NASA needs help fetching rocks from Mars, and on Tuesday, agency officials announced that they have not yet quite decided how to do that. Instead, they are leaving a final decision to the incoming administration of President-elect Donald Trump.
But the officials said they had figured out how to potentially launch the mission and bring those red planet rocks back to Earth sooner by reducing the size and weight of the mission, known as Mars Sample Return. Cost estimates last year had risen to as much as $11 billion. With the revisions, Mars Sample Return is still expensive, but would be less than $8 billion.
“That’s a far cry from $11 billion,” Bill Nelson, the NASA administrator, said Tuesday.
Bringing Martian rock and soil samples to Earth is among the top priorities of planetary scientists. While spacecraft in orbit and rovers on the surface of Mars have discovered plenty, their capabilities are limited. By studying fresh rocks up close with the latest, most powerful instruments in their laboratories, scientists could unravel mysteries of the red planet’s past, including possibly whether life ever arose there.

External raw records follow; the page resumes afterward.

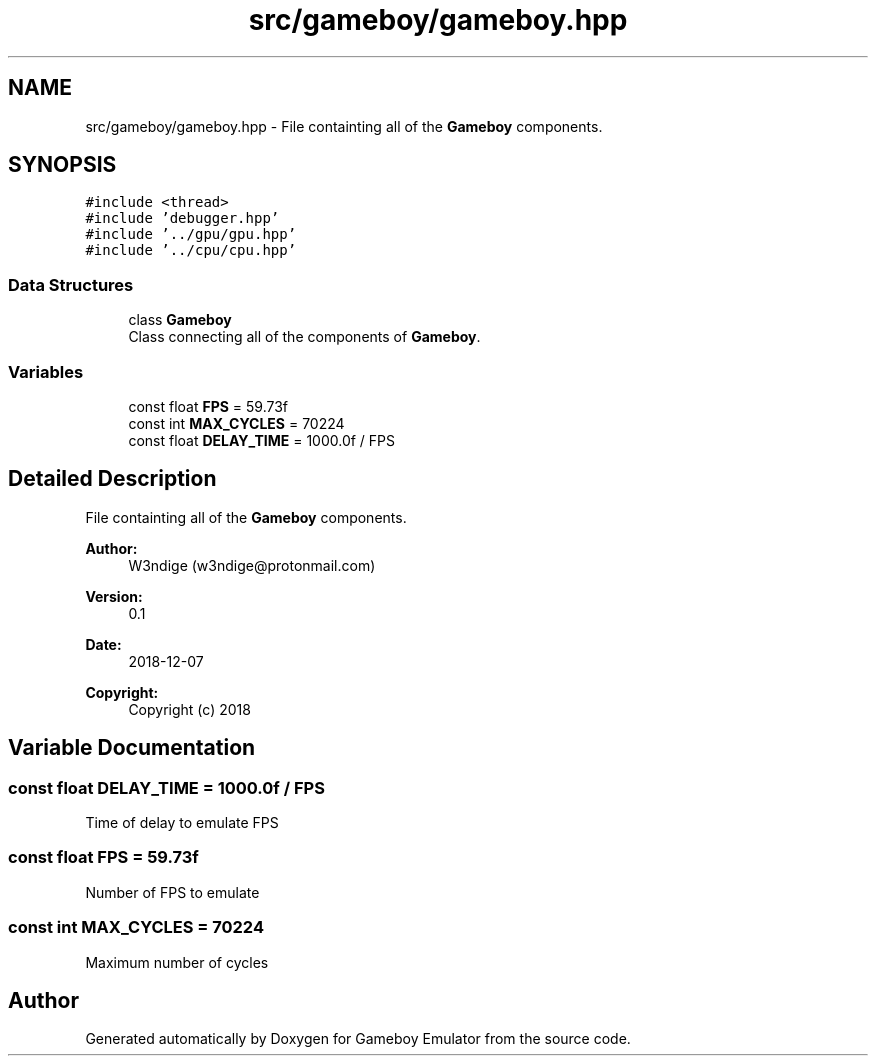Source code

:.TH "src/gameboy/gameboy.hpp" 3 "Fri Dec 7 2018" "Gameboy Emulator" \" -*- nroff -*-
.ad l
.nh
.SH NAME
src/gameboy/gameboy.hpp \- File containting all of the \fBGameboy\fP components\&.  

.SH SYNOPSIS
.br
.PP
\fC#include <thread>\fP
.br
\fC#include 'debugger\&.hpp'\fP
.br
\fC#include '\&.\&./gpu/gpu\&.hpp'\fP
.br
\fC#include '\&.\&./cpu/cpu\&.hpp'\fP
.br

.SS "Data Structures"

.in +1c
.ti -1c
.RI "class \fBGameboy\fP"
.br
.RI "Class connecting all of the components of \fBGameboy\fP\&. "
.in -1c
.SS "Variables"

.in +1c
.ti -1c
.RI "const float \fBFPS\fP = 59\&.73f"
.br
.ti -1c
.RI "const int \fBMAX_CYCLES\fP = 70224"
.br
.ti -1c
.RI "const float \fBDELAY_TIME\fP = 1000\&.0f / FPS"
.br
.in -1c
.SH "Detailed Description"
.PP 
File containting all of the \fBGameboy\fP components\&. 


.PP
\fBAuthor:\fP
.RS 4
W3ndige (w3ndige@protonmail.com) 
.RE
.PP
\fBVersion:\fP
.RS 4
0\&.1 
.RE
.PP
\fBDate:\fP
.RS 4
2018-12-07
.RE
.PP
\fBCopyright:\fP
.RS 4
Copyright (c) 2018 
.RE
.PP

.SH "Variable Documentation"
.PP 
.SS "const float DELAY_TIME = 1000\&.0f / FPS"
Time of delay to emulate FPS 
.SS "const float FPS = 59\&.73f"
Number of FPS to emulate 
.SS "const int MAX_CYCLES = 70224"
Maximum number of cycles 
.SH "Author"
.PP 
Generated automatically by Doxygen for Gameboy Emulator from the source code\&.
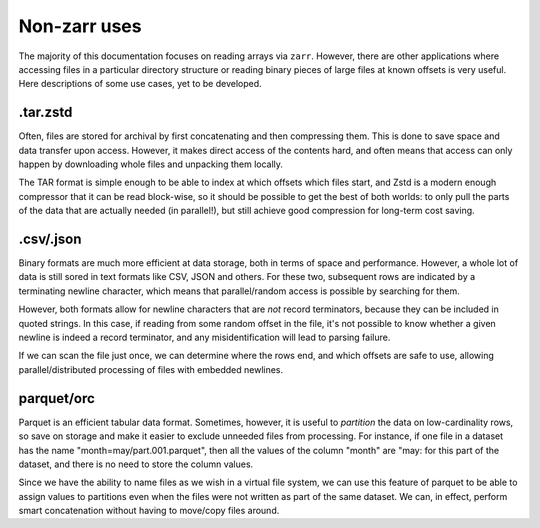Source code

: Non-zarr uses
=============

The majority of this documentation focuses on reading arrays via ``zarr``. However,
there are other applications where accessing files in a particular directory structure
or reading binary pieces of large files at known offsets is very useful. Here descriptions
of some use cases, yet to be developed.

.tar.zstd
---------

Often, files are stored for archival by first concatenating and then compressing them.
This is done to save space and data transfer upon access. However, it makes direct
access of the contents hard, and often means that access can only happen by downloading
whole files and unpacking them locally.

The TAR format is simple enough to be able to index at which offsets which files start,
and Zstd is a modern enough compressor that it can be read block-wise, so it should
be possible to get the best of both worlds: to only pull the parts of the data that
are actually needed (in parallel!), but still achieve good compression for long-term
cost saving.

.csv/.json
----------

Binary formats are much more efficient at data storage, both in terms of space and
performance. However, a whole lot of data is still sored in text formats like CSV, JSON
and others. For these two, subsequent rows are indicated by a terminating newline character,
which means that parallel/random access is possible by searching for them.

However, both formats allow for newline characters that are *not* record terminators,
because they can be included in quoted strings. In this case, if reading from some
random offset in the file, it's not possible to know whether a given newline is indeed
a record terminator, and any misidentification will lead to parsing failure.

If we can scan the file just once, we can determine where the rows end, and which offsets
are safe to use, allowing parallel/distributed processing of files with embedded
newlines.

parquet/orc
-----------

Parquet is an efficient tabular data format. Sometimes, however, it is useful to
*partition* the data on low-cardinality rows, so save on storage and make it easier
to exclude unneeded files from processing. For instance, if one file in a dataset
has the name "month=may/part.001.parquet", then all the values of the column "month"
are "may: for this part of the dataset, and there is no need to store the column
values.

Since we have the ability to name files as we wish in a virtual file system, we can
use this feature of parquet to be able to assign values to partitions even when the
files were not written as part of the same dataset. We can, in effect, perform smart
concatenation without having to move/copy files around.
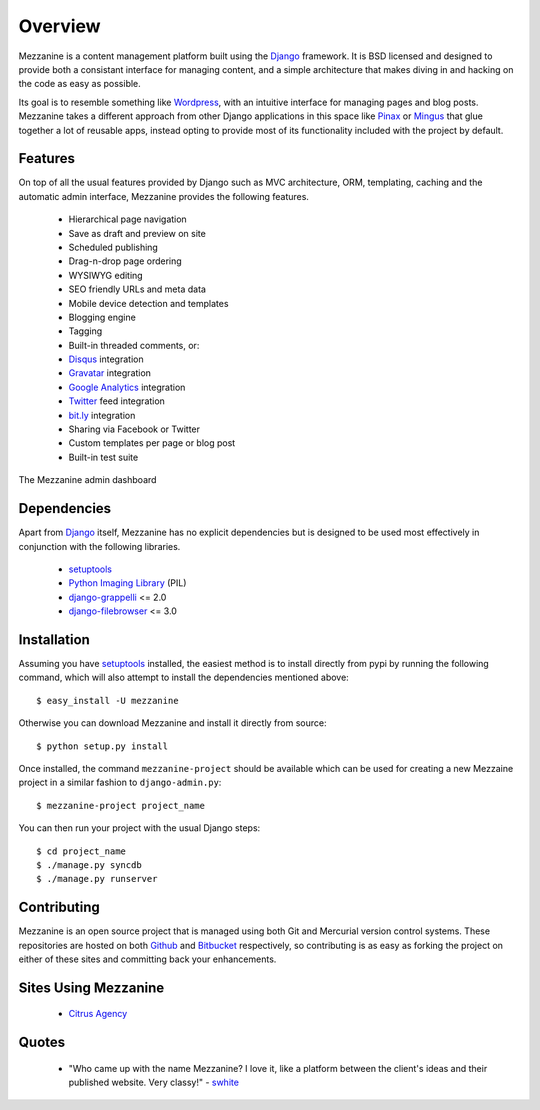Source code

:--------
Overview
--------

Mezzanine is a content management platform built using the `Django`_ framework. It is BSD licensed and designed to provide both a consistant interface for managing content, and a simple architecture that makes diving in and hacking on the code as easy as possible.

Its goal is to resemble something like `Wordpress`_, with an intuitive interface for managing pages and blog posts. Mezzanine takes a different approach from other Django applications in this space like `Pinax`_ or `Mingus`_ that glue together a lot of reusable apps, instead opting to provide most of its functionality included with the project by default.

Features
--------

On top of all the usual features provided by Django such as MVC architecture, ORM, templating, caching and the automatic admin interface, Mezzanine provides the following features.

  * Hierarchical page navigation
  * Save as draft and preview on site
  * Scheduled publishing
  * Drag-n-drop page ordering
  * WYSIWYG editing
  * SEO friendly URLs and meta data
  * Mobile device detection and templates
  * Blogging engine
  * Tagging
  * Built-in threaded comments, or:
  * `Disqus`_ integration
  * `Gravatar`_ integration
  * `Google Analytics`_ integration
  * `Twitter`_ feed integration
  * `bit.ly`_ integration
  * Sharing via Facebook or Twitter
  * Custom templates per page or blog post
  * Built-in test suite

The Mezzanine admin dashboard

.. image:: http://media.tumblr.com/tumblr_l3su7jFBHM1qa0qji.png

Dependencies
------------

Apart from `Django`_ itself, Mezzanine has no explicit dependencies but is designed to be used most effectively in conjunction with the following libraries.

  * `setuptools`_
  * `Python Imaging Library`_ (PIL)
  * `django-grappelli`_ <= 2.0
  * `django-filebrowser`_ <= 3.0

Installation
------------

Assuming you have `setuptools`_ installed, the easiest method is to install directly from pypi by running the following command, which will also attempt to install the dependencies mentioned above::

    $ easy_install -U mezzanine

Otherwise you can download Mezzanine and install it directly from source::

    $ python setup.py install
    
Once installed, the command ``mezzanine-project`` should be available which can be used for creating a new Mezzaine project in a similar fashion to ``django-admin.py``::

    $ mezzanine-project project_name

You can then run your project with the usual Django steps::

    $ cd project_name
    $ ./manage.py syncdb
    $ ./manage.py runserver

Contributing
------------

Mezzanine is an open source project that is managed using both Git and Mercurial version control systems. These repositories are hosted on both `Github`_ and `Bitbucket`_ respectively, so contributing is as easy as forking the project on either of these sites and committing back your enhancements. 

Sites Using Mezzanine
---------------------

  * `Citrus Agency`_

Quotes
------

  * "Who came up with the name Mezzanine? I love it, like a platform between the client's ideas and their published website. Very classy!" - `swhite`_

.. _`Django`: http://djangoproject.com/
.. _`Wordpress`: http://wordpress.org/
.. _`Pinax`: http://pinaxproject.com/
.. _`Mingus`: http://github.com/montylounge/django-mingus
.. _`setuptools`: http://pypi.python.org/pypi/setuptools
.. _`Python Imaging Library`: http://www.pythonware.com/products/pil/
.. _`django-grappelli`: http://code.google.com/p/django-grappelli/
.. _`django-filebrowser`: http://code.google.com/p/django-filebrowser/
.. _`Disqus`: http://disqus.com/
.. _`Gravatar`: http://gravatar.com/
.. _`Google Analytics`: http://www.google.com/analytics/
.. _`Twitter`: http://twitter.com/
.. _`bit.ly`: http://bit.ly/
.. _`Citrus Agency`: http://citrus.com.au/
.. _`swhite`: http://bitbucket.org/swhite/
.. _`Github`: http://github.com/stephenmcd/mezzanine/
.. _`Bitbucket`: http://bitbucket.org/stephenmcd/mezzanine/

The first phase of Mars Sample Return is already underway. NASA’s Perseverance rover, which landed on Mars in 2021, has been drilling and collecting cylindrical samples of rock and soil in Jezero Crater.
The rest of the plan, devised by NASA’s Jet Propulsion Laboratory in California, requires a complex choreography. First, a new robotic spacecraft would land near Perseverance, which would then hand over about 30 of its rock samples to launch into orbit around Mars. Yet another spacecraft, from the European Space Agency, would retrieve those samples, take them back to Earth and drop them off within a small disk-shaped vehicle that would land in a Utah desert.
That plan remains essentially the same, but the key to the change was realizing that the rocket to launch the samples from the surface of Mars into orbit around the planet did not need to be as big and heavy as the initial design.
Nelson, who will step down as NASA administrator with the change of presidents later this month, said NASA officials under Trump’s administration would most likely be able to make a decision sometime next year.
However, he also said that to keep the program from being further delayed, it would need Congress to provide at least $300 million this year.